Apple’s highest quarterly profits follow a first half in which its shares endured their worst performance in three years. Some analysts were concerned that the decision to delay the release of the new version of the iPhone until September would encourage an emboldened Google to grab more share of the lucrative smartphone market. iPhone sales reached 20.3m in the three months to the end of June, more than double what Apple sold in the same quarter last year and comfortably ahead of Wall Street’s expectations. iPad sales more than doubled to 9.25m, though the 3.95m Mac computers sold trailed some forecasts.
“Apple continues to execute on all fronts, futher distancing itself from industry peers,” said Bill Kreher, an analyst at Edward Jones. “First and foremost, the runaway success of the iPad shows it can create demand from scratch.”
After sinking to a low for the year on June 20, Apple’s shares have increased more than 20pc as the anxieties some held earlier in the year ease.
However, some analysts warned that Tuesday’s report showed that surging iPad sales may be eroding those of the Mac.
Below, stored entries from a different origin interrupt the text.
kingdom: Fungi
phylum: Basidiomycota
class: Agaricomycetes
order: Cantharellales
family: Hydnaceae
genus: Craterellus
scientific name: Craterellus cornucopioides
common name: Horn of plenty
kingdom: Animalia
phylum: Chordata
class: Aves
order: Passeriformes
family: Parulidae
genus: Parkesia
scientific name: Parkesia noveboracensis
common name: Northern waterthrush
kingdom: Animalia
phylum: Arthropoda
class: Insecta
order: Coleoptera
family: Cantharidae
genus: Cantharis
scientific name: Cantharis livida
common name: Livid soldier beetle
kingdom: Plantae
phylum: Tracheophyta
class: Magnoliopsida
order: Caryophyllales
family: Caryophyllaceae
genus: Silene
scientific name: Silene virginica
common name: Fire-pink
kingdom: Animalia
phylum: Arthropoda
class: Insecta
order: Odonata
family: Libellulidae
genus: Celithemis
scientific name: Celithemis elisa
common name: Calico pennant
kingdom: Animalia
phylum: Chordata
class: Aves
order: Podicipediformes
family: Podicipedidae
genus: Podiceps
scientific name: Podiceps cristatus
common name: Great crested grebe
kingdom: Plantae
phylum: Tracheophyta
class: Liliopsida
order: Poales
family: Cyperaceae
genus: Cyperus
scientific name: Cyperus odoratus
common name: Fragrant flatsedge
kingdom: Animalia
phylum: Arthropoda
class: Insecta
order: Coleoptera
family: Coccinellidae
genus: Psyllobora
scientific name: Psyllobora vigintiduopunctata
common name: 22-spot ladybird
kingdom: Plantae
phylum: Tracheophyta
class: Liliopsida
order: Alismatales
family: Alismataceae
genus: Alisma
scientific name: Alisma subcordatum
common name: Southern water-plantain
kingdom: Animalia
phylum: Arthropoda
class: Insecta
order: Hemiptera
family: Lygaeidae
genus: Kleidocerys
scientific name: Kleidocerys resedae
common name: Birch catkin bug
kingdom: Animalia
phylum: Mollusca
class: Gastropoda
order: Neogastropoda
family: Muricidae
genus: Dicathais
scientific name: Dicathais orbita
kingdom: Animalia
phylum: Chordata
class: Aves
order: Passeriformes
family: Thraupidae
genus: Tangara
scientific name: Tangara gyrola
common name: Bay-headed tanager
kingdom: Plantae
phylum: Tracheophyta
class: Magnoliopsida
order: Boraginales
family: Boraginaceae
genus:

Tim Cook, who is standing in as Apple chief executive while Steve Jobs is on medical leave, admitted that “we do believe some customers chose to purchase an iPad instead of a Mac during the quarter. But we believe even more customers chose to purchase an iPad over a Windows PC.”
Apple’s board declined to comment on a report last night that some of its board members have discussed a possible successor to Mr Jobs with recruiters and the chief of one technology company. Mr Jobs, Apple’s co-founder, has been on medical leave since January, though he has said he hopes to return to the company. Mr Jobs said the report was “hogwash.”
The company’s run of success over the last five years has left it with $76bn in cash, and analysts said that Apple should consider either paying a dividend or buying back shares.
“It’s an unoptimised use of the balance sheet,” said Brian Marshall, an analyst at Gleacher & Co.